DIRECTIONS:
**a)** In the FIFA vs. PES debate, which game does Chris Stead call probably the worst in its series' history?
**b)** Name every person mentioned by name in the FIFA vs. PES debate.
**c)** Carry on the FIFA vs. PES debate from the point where the text stops.

EXTRACT:
FIFA vs. PES – The Great Debate


As regular as clockwork, that time has come again where football fans the world over must make the call on which simulation of their favourite sport, FIFA or Pro Evolution Soccer, to invest in. For the better part of this decade, the choice has been quite easy with Konami’s PES providing a far superior gameplay experience. But this year EA and their FIFA game have made some great improvements to their title that has rattled the faith of even the most hardened PES fanatic.



Gameplayer’s Editor-in Chief Chris Stead, a PES veteran, still fancies Konami’s effort despite the inroads made by FIFA. Official PlayStation Magazine Deputy Editor Mark Serrels is also a long-time PES player, but this year has found FIFA to be the game of choice. Why? Read on…


Chris Stead: I really wanted to like FIFA this year. I’ll happily admit being a huge fan of Pro Evolution Soccer and would have easily played more of that game in the last decade than any other… times ten. But Konami has treated their fans like shit of late. Last year’s Pro Evolution Soccer 2008 is probably the worst in the series’ history. Yet I stuck with it. For all its glorious graphics, screens-worth of modes and licenses out the ying yang, FIFA’s gameplay speed just didn’t cut it. And in the end that’s all I truly want, to play soccer like the world’s best stars, not play like the world’s best star’s grandmothers. And while FIFA has again moved forward significantly from its 2008 iterations, it’s still second in the most important compartment - gameplay.


Mark Serrels: Any other year I would be agreeing with you, slapping you on the back with good grace, and inviting you for another ‘smashing old time on the Pro Evolution machine, old bean’. If this was 2007 you’d be right on the money – FIFA, despite looking like a million bucks dipped in honey and stuck over Scarlett Johansson’s buff naked body – didn’t really play to the same standard. This year, however, the worm has turned my friend – FIFA’s physics based animations, and awesome momentum system pushes it past Pro Evo into pole position, and without the gameplay edge, Pro Evo is lagging worse than it’s shitty online play…


Chris Stead: There is no doubt FIFA has tuned the animations nicely to provide a more free flowing experience than previous games. In particular I was impressed by the speed of the first-touch, and the physicality in the collisions. But PES has also sharpened its game sweetly. The frame-rate in particular – one of my biggest frustrations with last year’s iteration – is now far smoother which merely acts to enhance the already blistering pace of the gameplay. And characters look less like sprites, and have a more organic feel about them which gives the action an authentic feel, even if by comparison to FIFA it’s visually more like vegemite gunked on Sigourney Weaver’s gut than you’re prick-tickling imagery.

SUPPLIED INFORMATION:

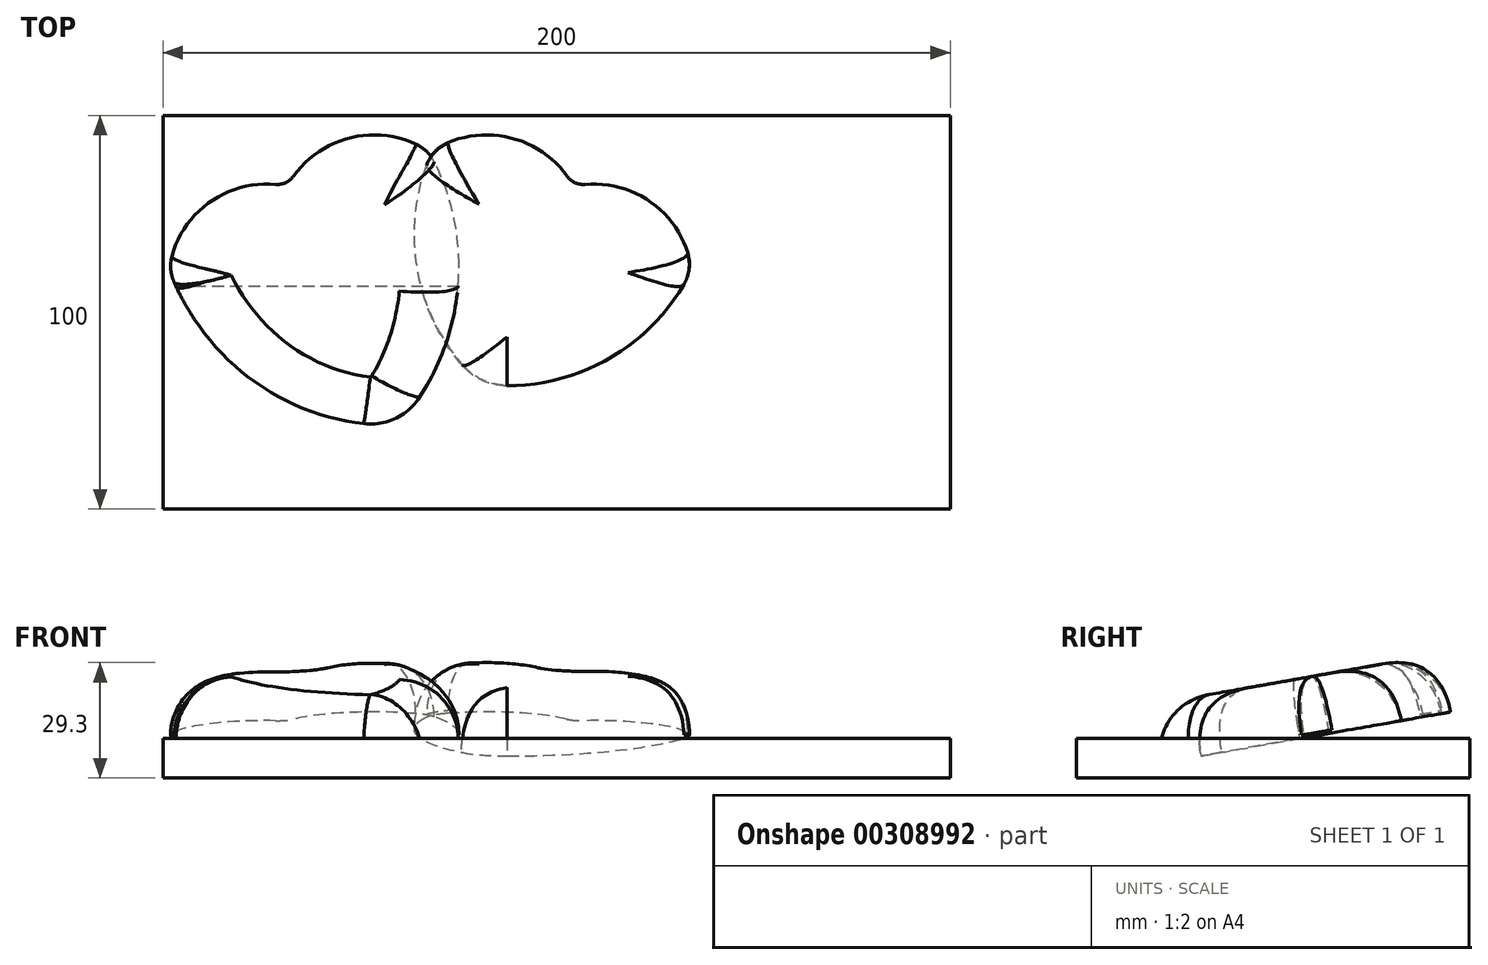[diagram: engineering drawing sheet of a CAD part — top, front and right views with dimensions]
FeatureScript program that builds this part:
annotation { "Feature Type Name" : "Feature", "Feature Type Description" : "" }
export const myFeature = defineFeature(function(context is Context, id is Id, definition is map)
    precondition{}
    {
        {
            var Q0;
            Q0=qCreatedBy(makeId("Top.planeOp"),FACE);
            var sketch = newSketch(context, id + "F0", { "sketchPlane" : qUnion([Q0])});
            skLineSegment(sketch, "E0.bottom", {"start": v(0, 0) * mm, "end": v(200, 0) * mm});
            skLineSegment(sketch, "E0.top", {"start": v(0, 100) * mm, "end": v(200, 100) * mm});
            skLineSegment(sketch, "E0.left", {"start": v(0, 0) * mm, "end": v(0, 100) * mm});
            skLineSegment(sketch, "E0.right", {"start": v(200, 0) * mm, "end": v(200, 100) * mm});
            skSolve(sketch);
        }
        {
            var Q0;
            Q0=makeQuery(id+"F0.imprint","IMPRINT",FACE,{"disambiguationData":[TD([[makeQuery(id+"F0.imprint","IMPRINT",EDGE,{"derivedFrom":sQuery(id+"F0.wireOp",EDGE,"E0.bottom")}),1.0]])]});
            extrude(context, id + "F1", {"entities" : qUnion([Q0]), "depth" : 10 * mm});
        }
        {
            var Q0;
            Q0=qCreatedBy(makeId("Top.planeOp"),FACE);
            cPlane(context, id + "F2", {"entities" : qUnion([Q0]), "cplaneType" : CPlaneType.OFFSET, "offset" : 10 * mm, "width" : 150 * mm, "height" : 150 * mm});
        }
        {
            var Q0;
            Q0=qCreatedBy(id+"F2.planeOp",FACE);
            var Q1;
            Q1=makeQuery(id+"F1.opExtrude","CAP_EDGE",EDGE,{"disambiguationData":[OSD([sQuery(id+"F0.wireOp",EDGE,"E0.bottom")])],"isStart":true});
            cPlane(context, id + "F3", {"entities" : qUnion([Q0, Q1]), "cplaneType" : CPlaneType.LINE_ANGLE, "offset" : 25 * mm, "angle" : 170 * degree, "oppositeDirection" : true, "width" : 150 * mm, "height" : 150 * mm});
        }
        {
            var Q0;
            Q0=qCreatedBy(id+"F3.planeOp",FACE);
            var sketch = newSketch(context, id + "F4", { "sketchPlane" : qUnion([Q0])});
            skArc(sketch, "E1", {"start": v(28.58, 83.78) * mm, "mid": v(12.06, 79.35) * mm, "end": v(2.25, 65.33) * mm});
            skArc(sketch, "E2", {"start": v(64.18, 94.2) * mm, "mid": v(47.14, 95.7) * mm, "end": v(33.12, 85.9) * mm});
            skArc(sketch, "E3", {"start": v(65.18, 29.74) * mm, "mid": v(75.06, 59.17) * mm, "end": v(68.9, 89.6) * mm});
            skArc(sketch, "E4", {"start": v(2.75, 58.75) * mm, "mid": v(22.1, 34.48) * mm, "end": v(51, 23.12) * mm});
            skArc(sketch, "E5", {"start": v(102.66, 85.9) * mm, "mid": v(89.03, 95.6) * mm, "end": v(72.33, 94.54) * mm});
            skArc(sketch, "E6", {"start": v(133.3, 66.1) * mm, "mid": v(123.38, 79.58) * mm, "end": v(107.19, 83.78) * mm});
            skArc(sketch, "E7", {"start": v(66.88, 88.77) * mm, "mid": v(64.5, 61.95) * mm, "end": v(75.79, 37.5) * mm});
            skArc(sketch, "E8", {"start": v(87.39, 32.1) * mm, "mid": v(113.38, 39.15) * mm, "end": v(132.4, 58.22) * mm});
            skLineSegment(sketch, "E9", {"start": v(26.4, 58.88) * mm, "end": v(53.6, 71.56) * mm, "construction": true});
            skLineSegment(sketch, "E10", {"start": v(31.55, 83.34) * mm, "end": v(40, 65.22) * mm, "construction": true});
            skLineSegment(sketch, "E11", {"start": v(82.18, 71.56) * mm, "end": v(109.37, 58.88) * mm, "construction": true});
            skLineSegment(sketch, "E12", {"start": v(104.23, 83.34) * mm, "end": v(95.77, 65.22) * mm, "construction": true});
            skPoint(sketch, "E13.visualSharp", {"position": v(1.56, 61.67) * mm});
            skArc(sketch, "E13.filletArc", {"start": v(2.25, 65.33) * mm, "mid": v(1.94, 62) * mm, "end": v(2.75, 58.75) * mm});
            skPoint(sketch, "E14.visualSharp", {"position": v(67.42, 92.38) * mm});
            skArc(sketch, "E14.filletArc", {"start": v(68.9, 89.6) * mm, "mid": v(66.93, 92.3) * mm, "end": v(64.18, 94.2) * mm});
            skPoint(sketch, "E15.visualSharp", {"position": v(68.35, 92.38) * mm});
            skArc(sketch, "E15.filletArc", {"start": v(72.33, 94.54) * mm, "mid": v(69, 92.22) * mm, "end": v(66.88, 88.77) * mm});
            skPoint(sketch, "E16.visualSharp", {"position": v(134.21, 61.67) * mm});
            skArc(sketch, "E16.filletArc", {"start": v(132.4, 58.22) * mm, "mid": v(133.66, 62.07) * mm, "end": v(133.3, 66.1) * mm});
            skPoint(sketch, "E17.visualSharp", {"position": v(104.23, 83.34) * mm});
            skArc(sketch, "E17.filletArc", {"start": v(102.66, 85.9) * mm, "mid": v(104.64, 84.23) * mm, "end": v(107.19, 83.78) * mm});
            skPoint(sketch, "E18.visualSharp", {"position": v(31.55, 83.34) * mm});
            skArc(sketch, "E18.filletArc", {"start": v(28.58, 83.78) * mm, "mid": v(31.13, 84.23) * mm, "end": v(33.12, 85.9) * mm});
            skPoint(sketch, "E19.visualSharp", {"position": v(59.79, 22.78) * mm});
            skArc(sketch, "E19.filletArc", {"start": v(51, 23.12) * mm, "mid": v(59.02, 24.43) * mm, "end": v(65.18, 29.74) * mm});
            skPoint(sketch, "E20.visualSharp", {"position": v(80.52, 32.51) * mm});
            skArc(sketch, "E20.filletArc", {"start": v(75.79, 37.5) * mm, "mid": v(80.98, 33.5) * mm, "end": v(87.39, 32.1) * mm});
            skLineSegment(sketch, "E21", {"start": v(11.91, 62.75) * mm, "end": v(35.93, 73.95) * mm, "construction": true});
            skLineSegment(sketch, "E22", {"start": v(59.95, 85.15) * mm, "end": v(35.93, 73.95) * mm, "construction": true});
            skLineSegment(sketch, "E23", {"start": v(76.27, 85.34) * mm, "end": v(100, 74.28) * mm, "construction": true});
            skPoint(sketch, "E23.endSnap0", {"position": v(100, 74.28) * mm});
            skLineSegment(sketch, "E24", {"start": v(100, 74.28) * mm, "end": v(123.73, 63.22) * mm, "construction": true});
            skSolve(sketch);
        }
        {
            var Q0;
            Q0=makeQuery(id+"F4.imprint","IMPRINT",FACE,{"disambiguationData":[TD([[makeQuery(id+"F4.imprint","IMPRINT",EDGE,{"derivedFrom":sQuery(id+"F4.wireOp",EDGE,"E1")}),1.0]])]});
            var Q1;
            {var subQ0=sQuery(id+"F4.wireOp",EDGE,"E14.filletArc");var subQ1=sQuery(id+"F4.wireOp",EDGE,"E3");var subQ2=makeQuery(id+"F4.imprint","INTERSECT",VERTEX,{"derivedFrom":[subQ1,subQ0]});Q1=makeQuery(id+"F4.imprint","IMPRINT",FACE,{"disambiguationData":[TD([[makeQuery(id+"F4.imprint","IMPRINT",EDGE,{"disambiguationData":[TD([[subQ2,1.0]])],"derivedFrom":subQ1}),1.0]])]});}
            extrude(context, id + "F5", {"entities" : qUnion([Q0, Q1]), "operationType" : NewBodyOperationType.ADD, "depth" : 15 * mm});
        }
        {
            var Q0;
            Q0=makeQuery(id+"F5.opExtrude","CAP_EDGE",EDGE,{"disambiguationData":[OSD([sQuery(id+"F4.wireOp",EDGE,"E4")])],"isStart":false});
            fillet(context, id + "F6", {"entities" : qUnion([Q0]), "radius" : 15 * mm, "tangentPropagation" : true, "allowEdgeOverflow" : false});
        }
        {
            var Q0;
            {var subQ0=sQuery(id+"F4.wireOp",EDGE,"E14.filletArc");var subQ1=sQuery(id+"F4.wireOp",EDGE,"E3");var subQ2=makeQuery(id+"F4.imprint","INTERSECT",VERTEX,{"derivedFrom":[subQ1,subQ0]});Q0=makeQuery(id+"F4.imprint","IMPRINT",FACE,{"disambiguationData":[TD([[makeQuery(id+"F4.imprint","IMPRINT",EDGE,{"disambiguationData":[TD([[subQ2,1.0]])],"derivedFrom":subQ1}),1.0]])]});}
            var Q1;
            {var subQ0=sQuery(id+"F4.wireOp",EDGE,"E5");Q1=makeQuery(id+"F4.imprint","IMPRINT",FACE,{"disambiguationData":[TD([[makeQuery(id+"F4.imprint","IMPRINT",EDGE,{"derivedFrom":subQ0}),1.0]])]});}
            extrude(context, id + "F7", {"entities" : qUnion([Q0, Q1]), "depth" : 15 * mm, "hasDraft" : true, "draftAngle" : 3 * degree, "draftPullDirection" : true});
        }
        {
            var Q0;
            Q0=makeQuery(id+"F7.opExtrude","CAP_EDGE",EDGE,{"disambiguationData":[OSD([sQuery(id+"F4.wireOp",EDGE,"E8")])],"isStart":false});
            fillet(context, id + "F8", {"entities" : qUnion([Q0]), "radius" : 15 * mm, "tangentPropagation" : true, "rho" : 0.5, "crossSection" : FilletCrossSection.CONIC, "allowEdgeOverflow" : false});
        }
    });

RESPONSES IN ORDER:
**a)** Pro Evolution Soccer 2008.

**b)** Chris Stead, Mark Serrels, Scarlett Johansson, Sigourney Weaver

**c)**
You can talk online and licking honey off Johansson’s nipples all you want, but that just sounds like you’re making up excuses for the gameplay: we know it looks good, that has never been a problem. FIFA is great, make no mistake, but PES is just better. When I want something to happen in PES, it happens. In FIFA it also happens, just a few ticks of the clock later and that’s enough to rob an attacking raid that spills suddenly from an intense midfield battle from being as truly rewarding. Plus the offensive A.I is lame.


Mark Serrels: Sigourney Weaver… gross. Alright beardy, the delay thing I’ll grant you – but even that’s just a feature of FIFA’s gameplay, and a perfect way to distinguish FIFA as a less arcadey and more in depth experience. It gives you a second to more precisely judge the strength of your pass/shot/whatever, whereas Pro Evo just assumes everything. As for the A.I, I think you’re wrong – just chuck on FIFA’s Be Pro mode, to get a real feel for how good FIFA’s A.I really is.


To be honest, I think it’s just a case of players being used to certain style of videogame football. Players have become accustomed to A.I making certain types of decisions in-game that don’t necessarily reflect soccer accurately – it’s just the way Pro Evo has always done it, and hence what people expect. So when gamers make the move across to FIFA and their players don’t make the runs expected of them, it’s not bad A.I – it’s just different A.I… if you get my meaning.


Chris Stead: That’s like saying that Manchester United and Middlesbrough are both good, just a different type of good… yeah not quite. When playing FIFA 09, I would always work a gap in the midfield, play a ball through to a running winger and then go to swing the ball into the box only to find it empty of my knucklehead forwards who were, presumably, off by the halfway line somewhere contemplating what they were going to do with all that licensing money EA gave them.


And often it becomes a hassle just to get out of the midfield, with players passing you the ball and then just standing there star-gazing – run, fatboy, run! I realise you can tweak the team’s strategies and the way individuals play if you’re dedicated enough to master such things but why bother when PES just delivers that intelligence out of the box. Not perfect mind you, just better.


You’re comment about being used to one game or the other is interesting, mostly because you admitted you were a PES player all along. This would seemingly contradict your statement. I think it is fair to say that if you had never played PES and had only played FIFA then you would love the latter blindly: it is an awesome game. However, jump from one to the other and back again a few times and the feel of PES in your hands – arcadey or not – is just better fun.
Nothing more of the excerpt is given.